メイド「変装してもいいと思います。女装とかどうでしょうか?」
双星「お断りします(キリッ)」
ダークエルフ「では私は男装しよう。」
メイド「お付き合いします。」
ダークエルフさんはサラシを巻きスラッとした男性へ。か、かっこいい・・
メイドさんはかわいい男の子になった。一人称はボクでお願いします!
・・なんか楽しそう・・
双星「お、俺もなにかしようかな。」
ダークエルフ「言質はいただいた。」
メイド「任せてください(にっこり)」
え?
・・
・・・・
双星「しくしくしく・・」
女になった私を見ないで・・
・・
・・・・
国王「ダメ」
問題なくC国へ辿り着いたまではよかったが、普通に断られた。
うちの国が攻められて危ないから、お前らも危険な目に遭ってよと言っても”はい”とは言わないよね。
国王「それよりもだ、お主も我が国へ来ないか?」
双星「へ?」
国王「以前、薬草をとってきてくれたな。おかげで息子も元気になった。」
国王「なにか恩返しがしたいのだ。我がC国へ来てくれれば厚遇を約束しよう。」
えっと・・これ、もしかして引き抜き?
双星「・・ごめんなさい。俺はA国のお世話になっているから・・A国を見捨てることはできません。」
双星「一度見捨てたら、きっとこの国に来てもまた見捨てると思うんです。

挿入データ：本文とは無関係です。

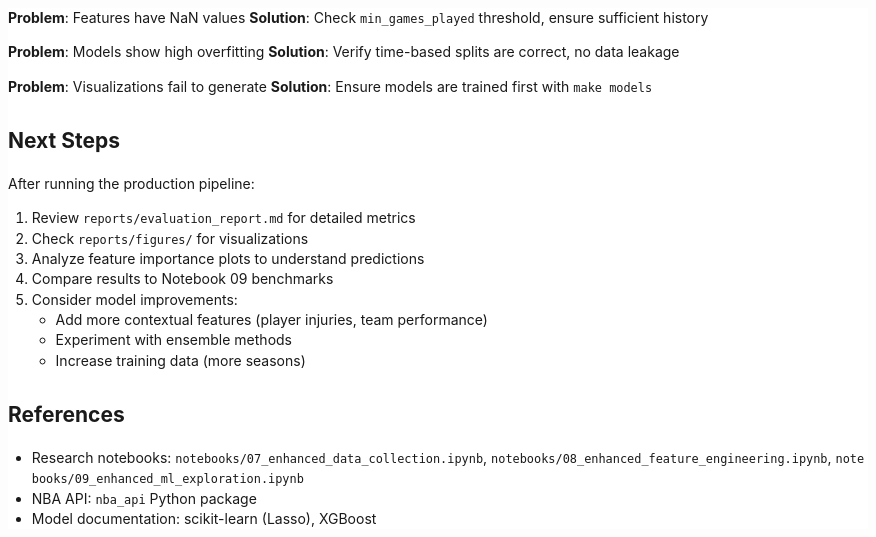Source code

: **Problem**: Features have NaN values
**Solution**: Check `min_games_played` threshold, ensure sufficient history

**Problem**: Models show high overfitting
**Solution**: Verify time-based splits are correct, no data leakage

**Problem**: Visualizations fail to generate
**Solution**: Ensure models are trained first with `make models`

## Next Steps

After running the production pipeline:

1. Review `reports/evaluation_report.md` for detailed metrics
2. Check `reports/figures/` for visualizations
3. Analyze feature importance plots to understand predictions
4. Compare results to Notebook 09 benchmarks
5. Consider model improvements:
   - Add more contextual features (player injuries, team performance)
   - Experiment with ensemble methods
   - Increase training data (more seasons)

## References

- Research notebooks: `notebooks/07_enhanced_data_collection.ipynb`, `notebooks/08_enhanced_feature_engineering.ipynb`, `notebooks/09_enhanced_ml_exploration.ipynb`
- NBA API: `nba_api` Python package
- Model documentation: scikit-learn (Lasso), XGBoost
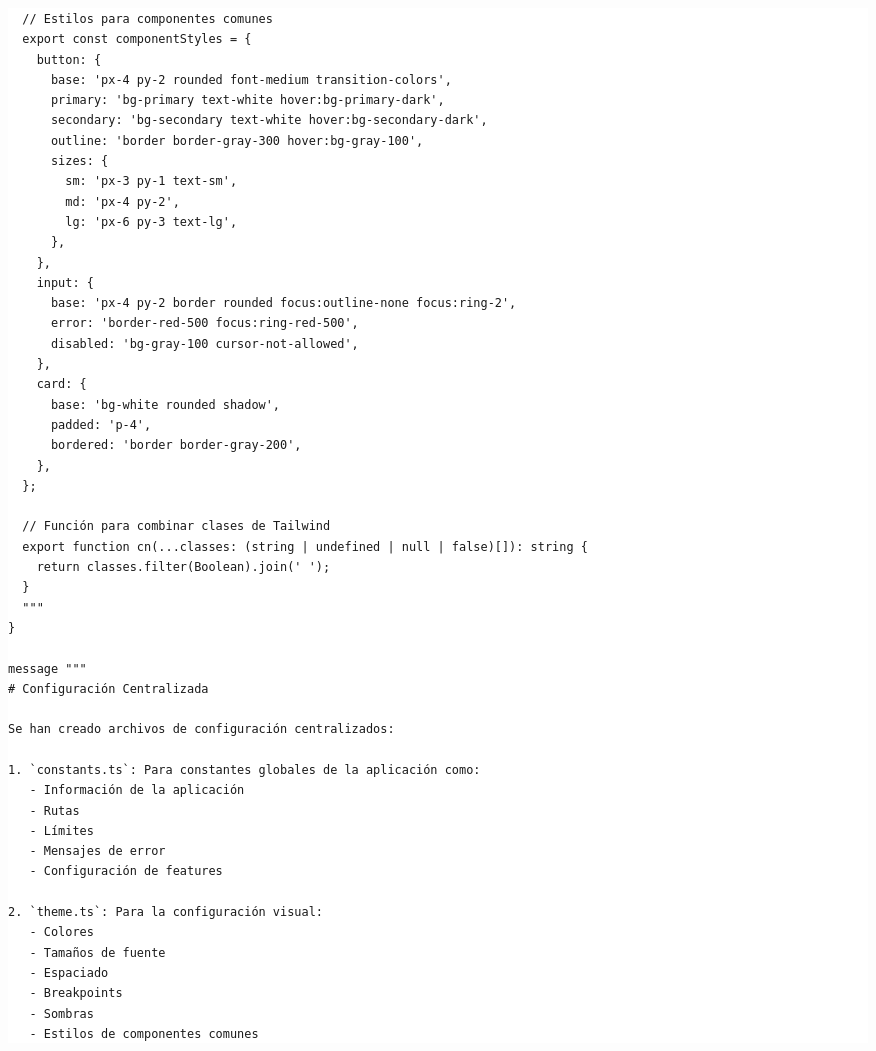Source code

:       // Estilos para componentes comunes
      export const componentStyles = {
        button: {
          base: 'px-4 py-2 rounded font-medium transition-colors',
          primary: 'bg-primary text-white hover:bg-primary-dark',
          secondary: 'bg-secondary text-white hover:bg-secondary-dark',
          outline: 'border border-gray-300 hover:bg-gray-100',
          sizes: {
            sm: 'px-3 py-1 text-sm',
            md: 'px-4 py-2',
            lg: 'px-6 py-3 text-lg',
          },
        },
        input: {
          base: 'px-4 py-2 border rounded focus:outline-none focus:ring-2',
          error: 'border-red-500 focus:ring-red-500',
          disabled: 'bg-gray-100 cursor-not-allowed',
        },
        card: {
          base: 'bg-white rounded shadow',
          padded: 'p-4',
          bordered: 'border border-gray-200',
        },
      };
      
      // Función para combinar clases de Tailwind
      export function cn(...classes: (string | undefined | null | false)[]): string {
        return classes.filter(Boolean).join(' ');
      }
      """
    }
    
    message """
    # Configuración Centralizada
    
    Se han creado archivos de configuración centralizados:
    
    1. `constants.ts`: Para constantes globales de la aplicación como:
       - Información de la aplicación
       - Rutas
       - Límites
       - Mensajes de error
       - Configuración de features
    
    2. `theme.ts`: Para la configuración visual:
       - Colores
       - Tamaños de fuente
       - Espaciado
       - Breakpoints
       - Sombras
       - Estilos de componentes comunes
    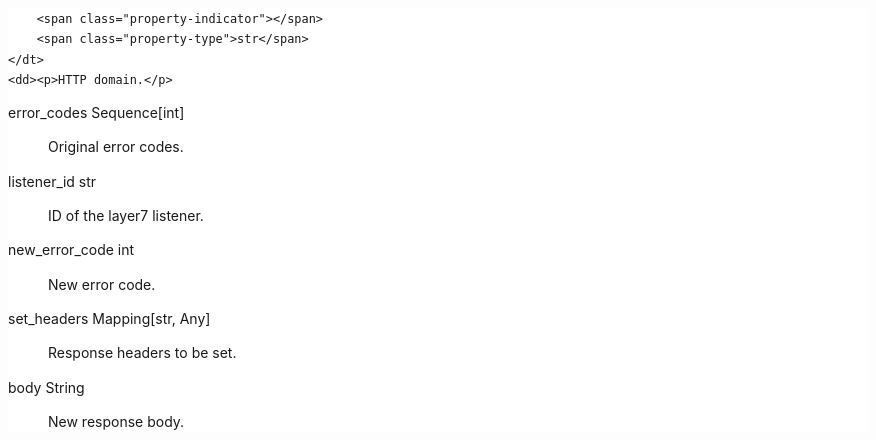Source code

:         <span class="property-indicator"></span>
        <span class="property-type">str</span>
    </dt>
    <dd><p>HTTP domain.</p>
</dd><dt class="property-optional property-replacement"
            title="Optional">
        <span id="state_error_codes_python">
<a data-swiftype-name="resource-property" data-swiftype-type="text" href="#state_error_codes_python" style="color: inherit; text-decoration: inherit;">error_<wbr>codes</a>
</span>
        <span class="property-indicator"></span>
        <span class="property-type">Sequence[int]</span>
    </dt>
    <dd><p>Original error codes.</p>
</dd><dt class="property-optional property-replacement"
            title="Optional">
        <span id="state_listener_id_python">
<a data-swiftype-name="resource-property" data-swiftype-type="text" href="#state_listener_id_python" style="color: inherit; text-decoration: inherit;">listener_<wbr>id</a>
</span>
        <span class="property-indicator"></span>
        <span class="property-type">str</span>
    </dt>
    <dd><p>ID of the layer7 listener.</p>
</dd><dt class="property-optional property-replacement"
            title="Optional">
        <span id="state_new_error_code_python">
<a data-swiftype-name="resource-property" data-swiftype-type="text" href="#state_new_error_code_python" style="color: inherit; text-decoration: inherit;">new_<wbr>error_<wbr>code</a>
</span>
        <span class="property-indicator"></span>
        <span class="property-type">int</span>
    </dt>
    <dd><p>New error code.</p>
</dd><dt class="property-optional property-replacement"
            title="Optional">
        <span id="state_set_headers_python">
<a data-swiftype-name="resource-property" data-swiftype-type="text" href="#state_set_headers_python" style="color: inherit; text-decoration: inherit;">set_<wbr>headers</a>
</span>
        <span class="property-indicator"></span>
        <span class="property-type">Mapping[str, Any]</span>
    </dt>
    <dd><p>Response headers to be set.</p>
</dd></dl>
</pulumi-choosable>
</div>

<div>
<pulumi-choosable type="language" values="yaml">
<dl class="resources-properties"><dt class="property-optional property-replacement"
            title="Optional">
        <span id="state_body_yaml">
<a data-swiftype-name="resource-property" data-swiftype-type="text" href="#state_body_yaml" style="color: inherit; text-decoration: inherit;">body</a>
</span>
        <span class="property-indicator"></span>
        <span class="property-type">String</span>
    </dt>
    <dd><p>New response body.</p>
</dd><dt class="property-optional property-replacement"
            title="Optional">
        <span id="state_clearheaders_yaml">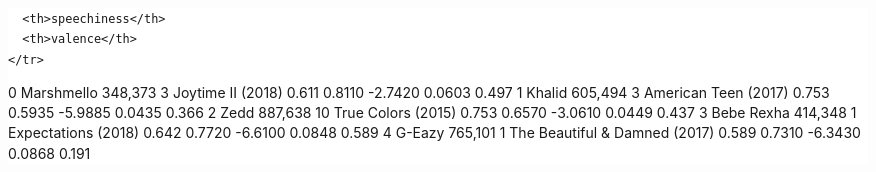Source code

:       <th>speechiness</th>
      <th>valence</th>
    </tr>
  </thead>
  <tbody>
    <tr>
      <th>0</th>
      <td>Marshmello</td>
      <td>348,373</td>
      <td>3</td>
      <td>Joytime II (2018)</td>
      <td>0.611</td>
      <td>0.8110</td>
      <td>-2.7420</td>
      <td>0.0603</td>
      <td>0.497</td>
    </tr>
    <tr>
      <th>1</th>
      <td>Khalid</td>
      <td>605,494</td>
      <td>3</td>
      <td>American Teen (2017)</td>
      <td>0.753</td>
      <td>0.5935</td>
      <td>-5.9885</td>
      <td>0.0435</td>
      <td>0.366</td>
    </tr>
    <tr>
      <th>2</th>
      <td>Zedd</td>
      <td>887,638</td>
      <td>10</td>
      <td>True Colors (2015)</td>
      <td>0.753</td>
      <td>0.6570</td>
      <td>-3.0610</td>
      <td>0.0449</td>
      <td>0.437</td>
    </tr>
    <tr>
      <th>3</th>
      <td>Bebe Rexha</td>
      <td>414,348</td>
      <td>1</td>
      <td>Expectations (2018)</td>
      <td>0.642</td>
      <td>0.7720</td>
      <td>-6.6100</td>
      <td>0.0848</td>
      <td>0.589</td>
    </tr>
    <tr>
      <th>4</th>
      <td>G-Eazy</td>
      <td>765,101</td>
      <td>1</td>
      <td>The Beautiful &amp; Damned (2017)</td>
      <td>0.589</td>
      <td>0.7310</td>
      <td>-6.3430</td>
      <td>0.0868</td>
      <td>0.191</td>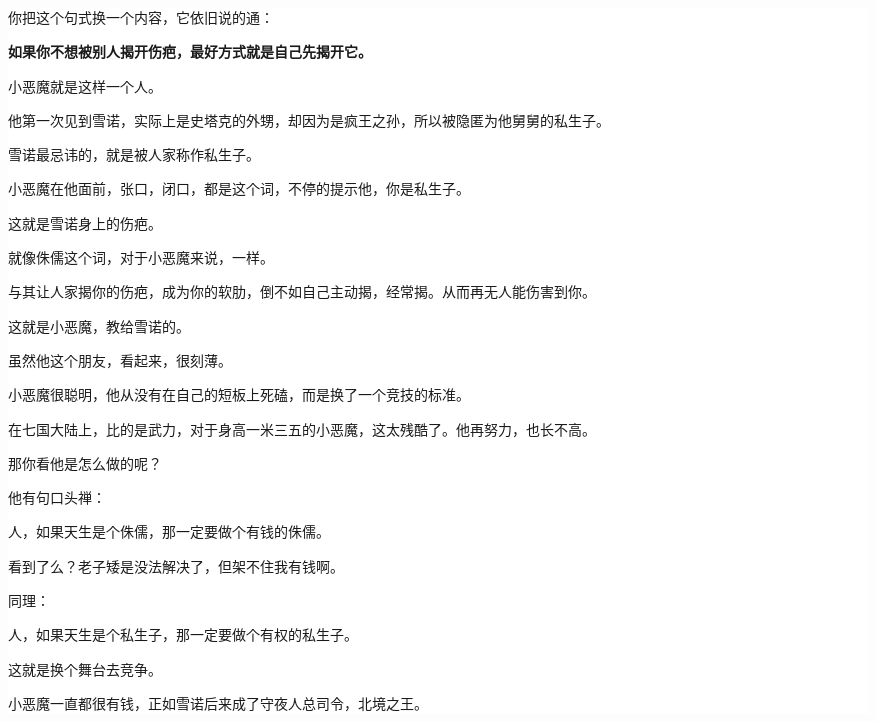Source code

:   

你把这个句式换一个内容，它依旧说的通：

 **如果你不想被别人揭开伤疤，最好方式就是自己先揭开它。**

  

小恶魔就是这样一个人。

  

他第一次见到雪诺，实际上是史塔克的外甥，却因为是疯王之孙，所以被隐匿为他舅舅的私生子。

  

雪诺最忌讳的，就是被人家称作私生子。

  

小恶魔在他面前，张口，闭口，都是这个词，不停的提示他，你是私生子。

  

这就是雪诺身上的伤疤。  

  

就像侏儒这个词，对于小恶魔来说，一样。  

  

与其让人家揭你的伤疤，成为你的软肋，倒不如自己主动揭，经常揭。从而再无人能伤害到你。

  

这就是小恶魔，教给雪诺的。

  

虽然他这个朋友，看起来，很刻薄。

  

小恶魔很聪明，他从没有在自己的短板上死磕，而是换了一个竞技的标准。

  

在七国大陆上，比的是武力，对于身高一米三五的小恶魔，这太残酷了。他再努力，也长不高。  

  

那你看他是怎么做的呢？

他有句口头禅：

人，如果天生是个侏儒，那一定要做个有钱的侏儒。  

  

看到了么？老子矮是没法解决了，但架不住我有钱啊。  

  

同理：  

人，如果天生是个私生子，那一定要做个有权的私生子。  

  

这就是换个舞台去竞争。  

  

小恶魔一直都很有钱，正如雪诺后来成了守夜人总司令，北境之王。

だから・・」
以前、ヒミカさんが言っていた。
心変わりをするやつは、また心変わりをする、と。
なぜなら一度心変わりをしているから。
俺は・・そういう人にはなりたくない。
国王「そうか・・まあよい、恩返しは別の機会にさせてもらおう。」
双星「あ、なら、恩返しに援軍とか・・」
国王「C国とA国は敵同士だ。今援軍を送っても信用されないだろう。」
国王「今まで敵だった相手に、背中を任せられるか?安心して戦えるか?」
国王「兵とは国民でもある。C国民をそのようなところへ送るわけにもいくまい。」
・・援軍送ってもらっても、邪魔になっちゃうのかな・・
国王「A国が危機になるまで、C国の兵を受け付けないだろう。」
国王「だから約束しよう。そのときには必ず駆け付けると。」
俺はそれ以上なにも言えなかった。
敵同士だと、協力し合うのは難しいって知ってるから。